I dati sulle rilevazioni degli apprendimenti in italiano ed in matematica che l’INVALSI ha svolto lo scorso anno su 5.303 scuole primarie hanno messo in evidenza la profonda differenza esistente tra i risultati raggiunti in scuole dello stesso territorio.

A parità di condizioni: stessa modalità di formazione e reclutamento degli insegnanti, stesse risorse economiche, stessi programmi, stessa variabilità interna dei risultati degli studenti, stessa area geografica, esiste una grande varianza tra i risultati delle scuole. Questa differenza tra scuole è molto più ampia al sud ed aumenta progressivamente passando dalla seconda alla quinta classe.



I numeri parlano chiaro: per Italiano nella classe seconda primaria la quota della varianza tra scuole sul totale è del 4,7 per cento al Nord, del 8,9 per cento nel Centro e del 17,5 per cento nel Sud; rimanendo sempre nell’ambito dei risultati relativi all’italiano nelle quinte classi la quota di varianza tra scuole è del 7,2 per cento nel nord, del 8,4 per cento nel centro e del 28,3 nel sud.



I dati sono simili per la matematica per toccare in quinta la punta del 37,1 per cento di varianza tra scuole del sud.

Per dirla in modo piano, in Italia, soprattutto in alcune zone, andare in una scuola o in un’altra può essere decisivo in termini di possibilità di apprendimento. A che cosa può essere dovuto questo divario?

L’indagine OCSE PISA sui quindicenni aveva già messo in evidenza un dato sulla varianza tra le scuole italiane tra i più alti al mondo. In quel caso una delle spiegazioni possibili poteva essere relativa alla differenza esistente tra i più di 800 indirizzi di studio presenti nella scuola superiore italiana. In questo caso è una spiegazione che non tiene. Anche in presenza di modelli organizzativi diversi, la scuola primaria è la stessa su tutto il territorio nazionale.



 

Occorre andare in profondità. I dati che abbiamo ci danno informazioni importanti scuola per scuola, e non solo per un campione rappresentativo come nel caso dell’indagine PISA. È la prima volta che abbiamo a disposizione queste informazioni ed è importante non lasciarle nel cassetto. Il dato sulla varianza tra scuole è, di fatto, un dato sull’ampio margine di miglioramento che le scuole possono avere.

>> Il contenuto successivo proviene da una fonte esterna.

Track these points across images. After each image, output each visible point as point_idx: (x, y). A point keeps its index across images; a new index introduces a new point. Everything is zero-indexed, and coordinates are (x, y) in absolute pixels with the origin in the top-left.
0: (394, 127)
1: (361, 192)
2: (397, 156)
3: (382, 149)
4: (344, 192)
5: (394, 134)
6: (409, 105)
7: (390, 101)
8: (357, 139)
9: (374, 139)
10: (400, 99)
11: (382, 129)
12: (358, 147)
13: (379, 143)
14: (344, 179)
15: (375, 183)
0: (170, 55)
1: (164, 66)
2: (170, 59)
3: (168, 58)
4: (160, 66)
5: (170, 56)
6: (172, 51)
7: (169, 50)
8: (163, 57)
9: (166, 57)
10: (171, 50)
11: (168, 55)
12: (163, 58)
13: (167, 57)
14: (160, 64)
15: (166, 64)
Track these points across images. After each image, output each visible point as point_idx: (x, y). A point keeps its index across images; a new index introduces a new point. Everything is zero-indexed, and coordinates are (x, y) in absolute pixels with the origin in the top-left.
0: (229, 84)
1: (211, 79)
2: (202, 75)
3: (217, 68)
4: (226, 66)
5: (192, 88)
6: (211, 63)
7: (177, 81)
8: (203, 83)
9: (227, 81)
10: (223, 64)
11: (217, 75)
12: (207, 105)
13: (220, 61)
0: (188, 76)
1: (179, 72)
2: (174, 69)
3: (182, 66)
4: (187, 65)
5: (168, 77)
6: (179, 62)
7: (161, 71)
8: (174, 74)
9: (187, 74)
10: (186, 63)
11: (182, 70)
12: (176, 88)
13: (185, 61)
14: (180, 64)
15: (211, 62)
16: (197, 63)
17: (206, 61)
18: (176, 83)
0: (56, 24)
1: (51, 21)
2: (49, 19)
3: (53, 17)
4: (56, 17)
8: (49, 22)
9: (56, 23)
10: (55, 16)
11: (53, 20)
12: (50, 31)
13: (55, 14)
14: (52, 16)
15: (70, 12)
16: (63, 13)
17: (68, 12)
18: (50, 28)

Le analisi di secondo livello che incroceranno i risultati con i dati di contesto raccolti attraverso il questionario studente, aiuteranno sicuramente ad andare più in profondità e a fare delle ipotesi per capire i motivi di questa grande variabilità, ma non basta. Occorre lo sforzo di tutti: amministrazione, scuole, mondo della ricerca, per capire e provare a suggerire azioni di miglioramento. Da subito le 5.303 scuole che sono in possesso dei propri risultati, articolati domanda per domanda, possono cominciare a interrogarsi su come migliorare.

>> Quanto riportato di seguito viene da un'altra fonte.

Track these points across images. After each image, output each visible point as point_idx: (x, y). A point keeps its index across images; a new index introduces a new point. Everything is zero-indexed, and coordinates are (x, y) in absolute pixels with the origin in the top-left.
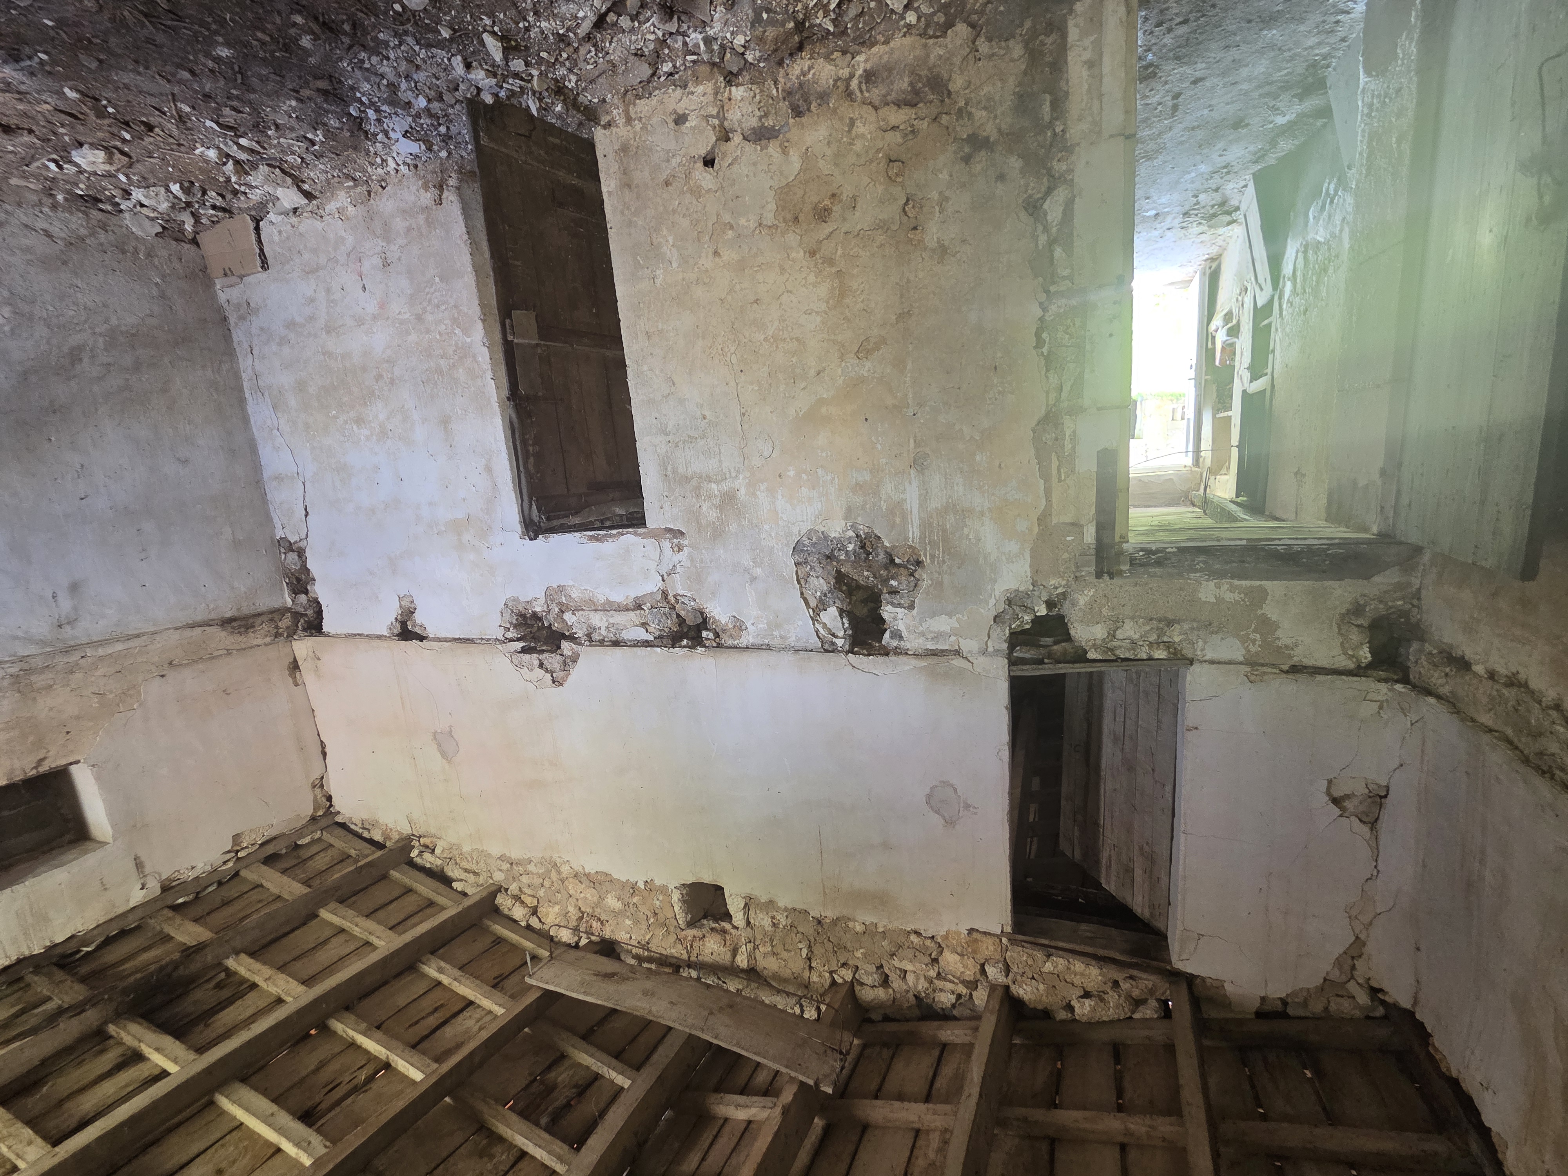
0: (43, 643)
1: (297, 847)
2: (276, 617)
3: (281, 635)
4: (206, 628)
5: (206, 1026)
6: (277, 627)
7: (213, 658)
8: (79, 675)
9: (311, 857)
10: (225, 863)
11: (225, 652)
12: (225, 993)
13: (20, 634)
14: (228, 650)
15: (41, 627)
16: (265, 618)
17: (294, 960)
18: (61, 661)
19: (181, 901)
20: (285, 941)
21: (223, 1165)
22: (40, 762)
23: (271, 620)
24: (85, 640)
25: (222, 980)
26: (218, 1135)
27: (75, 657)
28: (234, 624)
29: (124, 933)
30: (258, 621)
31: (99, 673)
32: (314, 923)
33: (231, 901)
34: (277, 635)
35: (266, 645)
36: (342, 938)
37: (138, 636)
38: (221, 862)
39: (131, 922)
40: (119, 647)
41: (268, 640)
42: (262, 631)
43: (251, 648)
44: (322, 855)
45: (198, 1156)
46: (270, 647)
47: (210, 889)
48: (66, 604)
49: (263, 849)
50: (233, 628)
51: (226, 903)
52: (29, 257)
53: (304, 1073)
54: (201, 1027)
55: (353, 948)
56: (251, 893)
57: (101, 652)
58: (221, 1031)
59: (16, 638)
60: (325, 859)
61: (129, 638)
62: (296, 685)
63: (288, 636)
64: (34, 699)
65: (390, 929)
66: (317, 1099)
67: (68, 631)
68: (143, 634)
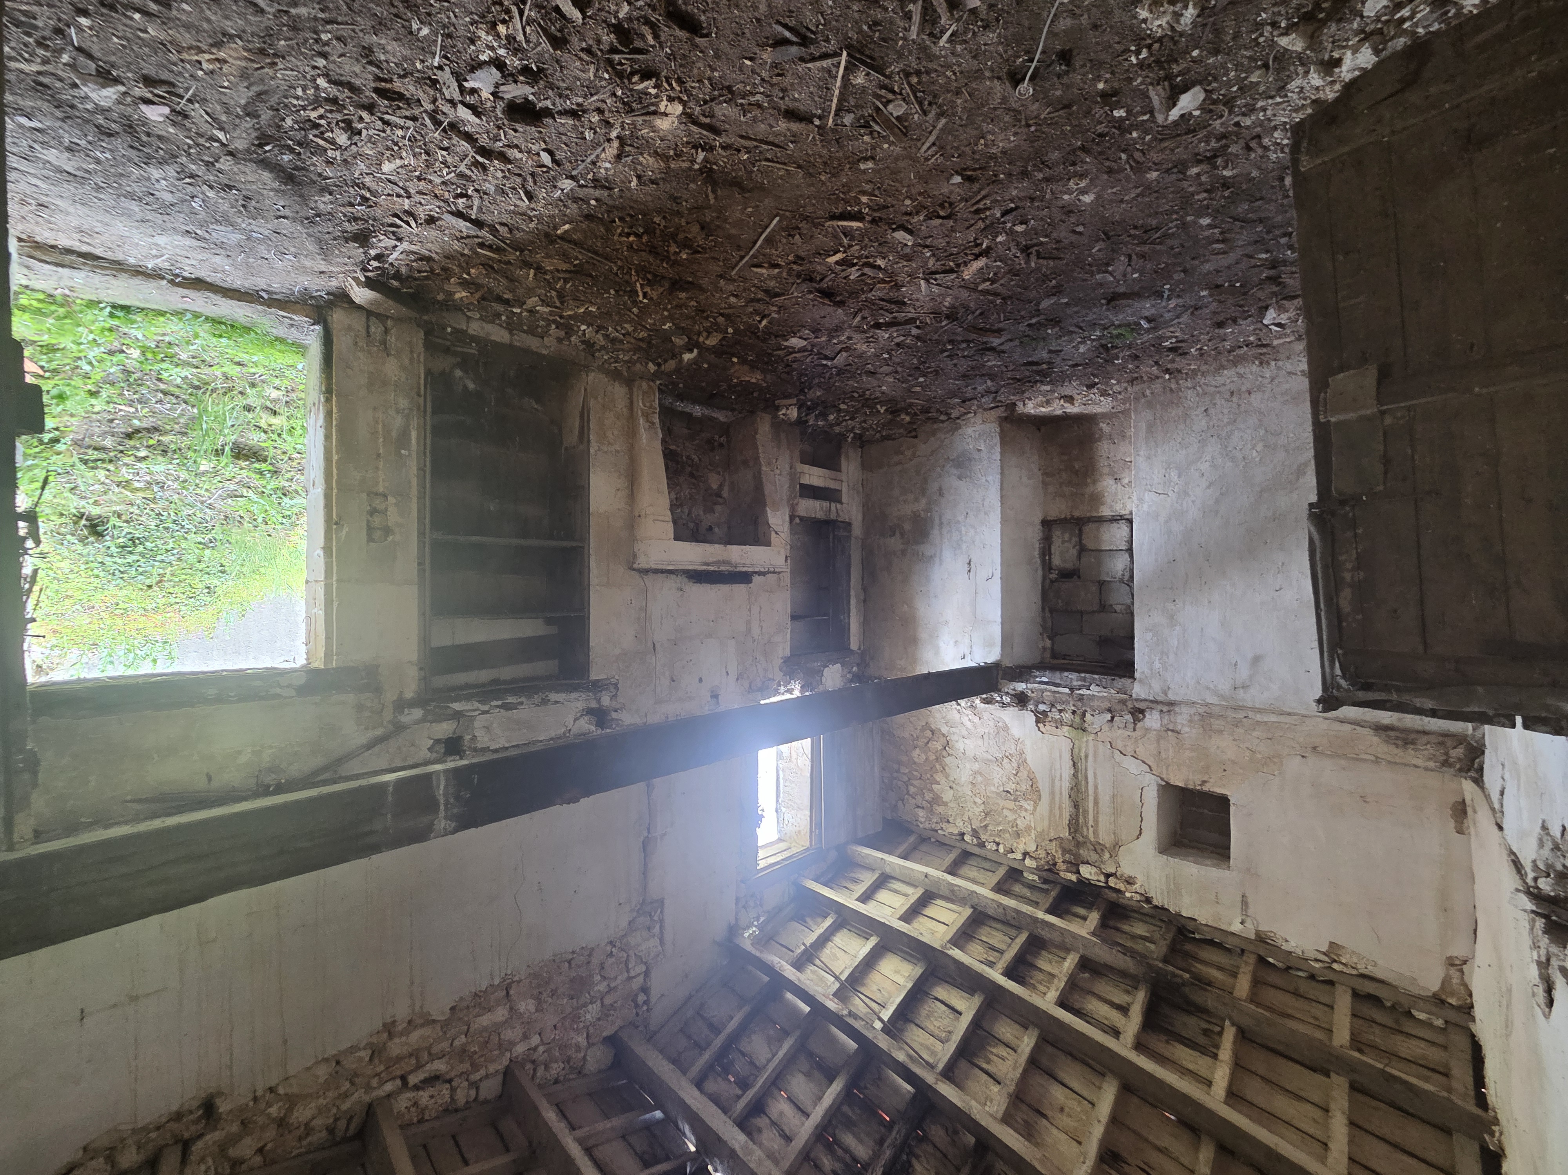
0: (1222, 697)
1: (1409, 1014)
2: (1449, 742)
3: (1451, 766)
4: (1357, 728)
5: (1167, 1042)
6: (1447, 754)
7: (1357, 759)
8: (1241, 730)
9: (1409, 1035)
10: (1317, 960)
11: (1373, 758)
12: (1202, 1040)
13: (1212, 686)
14: (1377, 757)
15: (1224, 686)
16: (1431, 738)
17: (1263, 1078)
18: (1231, 714)
19: (1271, 960)
20: (1282, 1061)
21: (1067, 1110)
22: (1204, 782)
23: (1442, 744)
24: (1250, 705)
25: (1212, 1031)
26: (1085, 1093)
27: (1240, 715)
28: (1392, 733)
29: (1220, 946)
30: (1425, 739)
31: (1255, 734)
32: (1319, 1078)
33: (1302, 996)
34: (1446, 763)
35: (1426, 769)
36: (1318, 1114)
37: (1289, 714)
38: (1313, 957)
39: (1230, 943)
40: (1273, 718)
41: (1431, 764)
42: (1426, 752)
43: (1406, 765)
44: (1423, 1044)
45: (1071, 1089)
46: (1432, 773)
47: (1301, 974)
48: (1244, 673)
49: (1360, 980)
50: (1389, 737)
51: (1296, 994)
52: (1286, 398)
53: (1151, 1138)
54: (1164, 1038)
55: (1311, 1131)
56: (1321, 1006)
57: (1259, 717)
58: (1167, 1054)
59: (1208, 688)
60: (1419, 1051)
61: (1283, 713)
62: (1460, 832)
63: (1460, 770)
64: (1210, 737)
65: (1350, 1158)
66: (1130, 1161)
67: (1241, 693)
68: (1295, 714)
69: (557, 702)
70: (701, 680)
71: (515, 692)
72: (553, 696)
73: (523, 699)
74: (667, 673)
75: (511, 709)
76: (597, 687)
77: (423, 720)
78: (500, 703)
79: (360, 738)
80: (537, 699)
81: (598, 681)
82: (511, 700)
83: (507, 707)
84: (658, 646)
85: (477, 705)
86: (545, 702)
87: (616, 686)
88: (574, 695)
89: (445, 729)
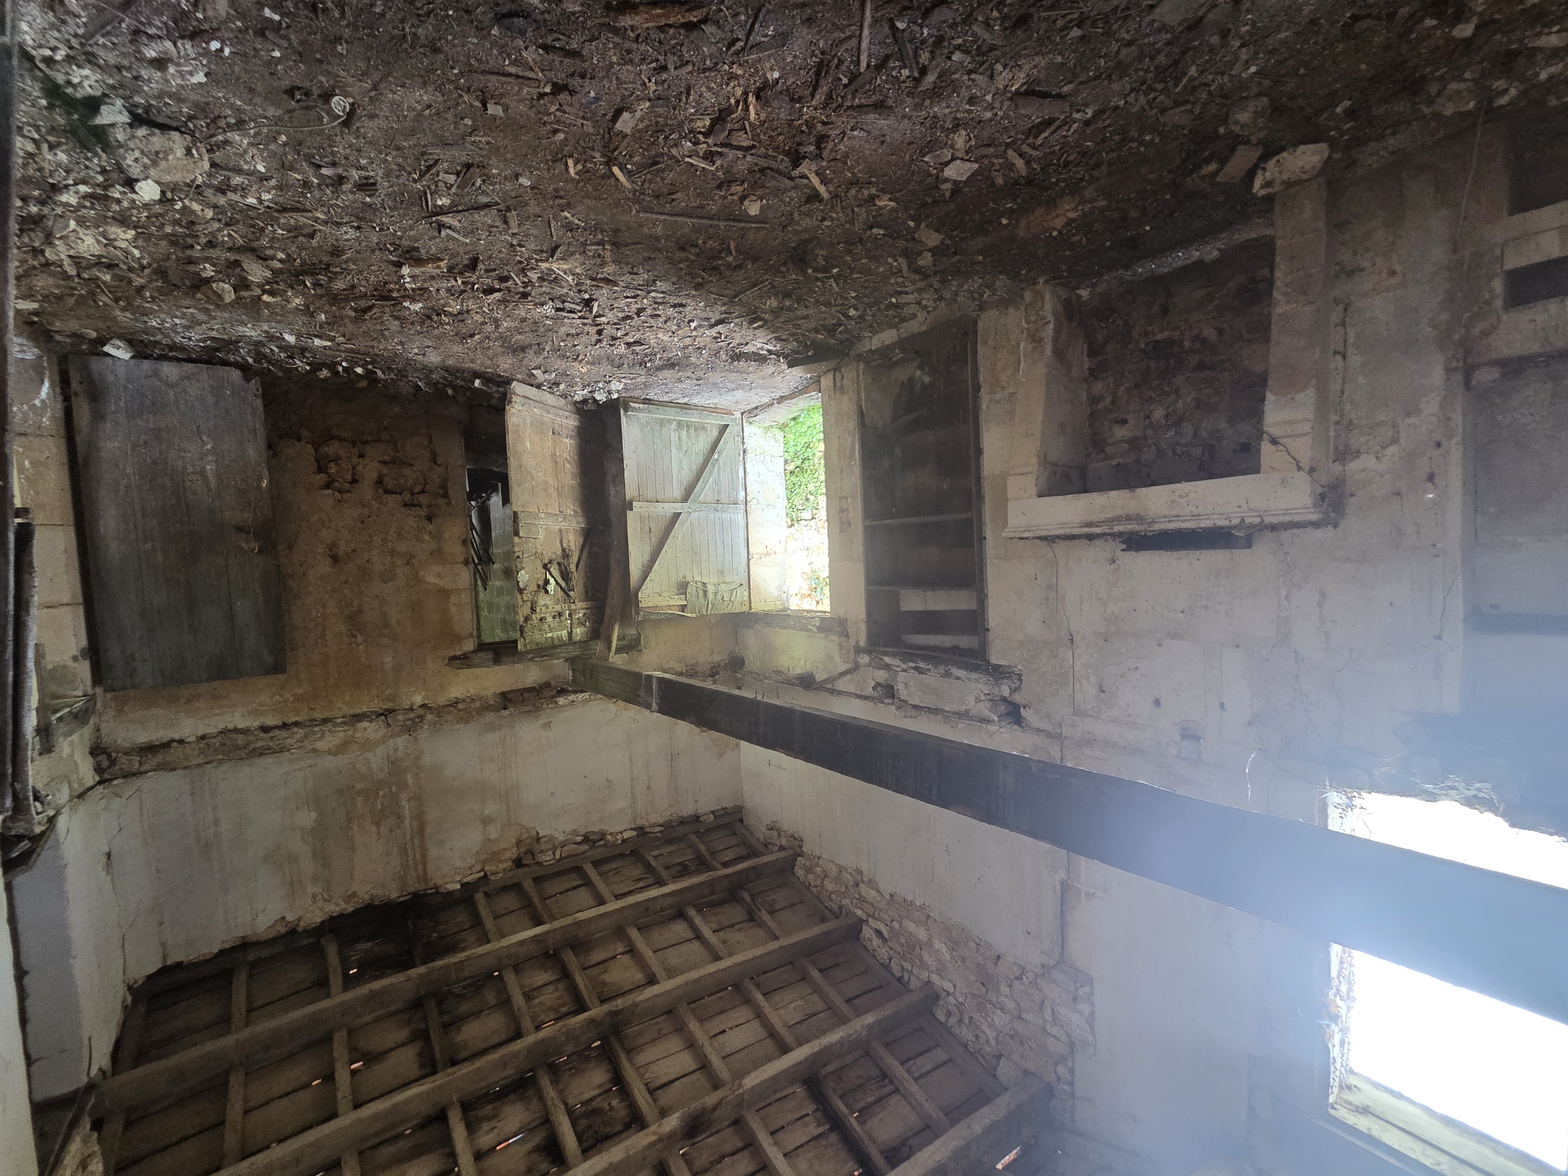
69: (958, 678)
70: (1157, 703)
71: (925, 659)
72: (956, 671)
73: (930, 667)
74: (1093, 679)
75: (922, 673)
76: (998, 673)
77: (869, 665)
78: (913, 665)
79: (842, 668)
80: (941, 669)
81: (1000, 666)
82: (921, 665)
83: (917, 669)
84: (1077, 638)
85: (899, 663)
86: (948, 675)
87: (1020, 677)
88: (974, 675)
89: (881, 675)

Poter guardare, ad esempio, gli esiti in italiano sulla parte relativa alla capacità di cogliere “il senso” globale del testo e scoprire che il 68 per cento dei propri studenti è in difficoltà, non può non far nascere delle domande su come introduciamo i nostri alunni ad una lettura non superficiale dei testi. E anche se a scoprire questo dato fosse una scuola con risultati eccellenti in tutti gli altri ambiti, non potrebbe sicuramente adagiarsi.

 

 

La corsa non è tra scuole, ma con sé stessi e con il desiderio di migliorare il modo con cui insegniamo e lavoriamo ogni giorno con i nostri studenti. Nessuno può chiamarsi fuori. Il Convegno avente a tema tale rilevazione promosso oggi dalla facoltà di Statistica della Bicocca con la partecipazione del presidente dell’Invalsi dott. Piero Cipollone, dei professori Daniele Checchi dell’università di Milano, Giuseppe Catalano del Politecnico di Milano, Susanna Mantovani della Bicocca e degli onorevoli Valentina Aprea e Giuseppe Fioron su questi dati è un buon inizio di lavoro sull’argomento.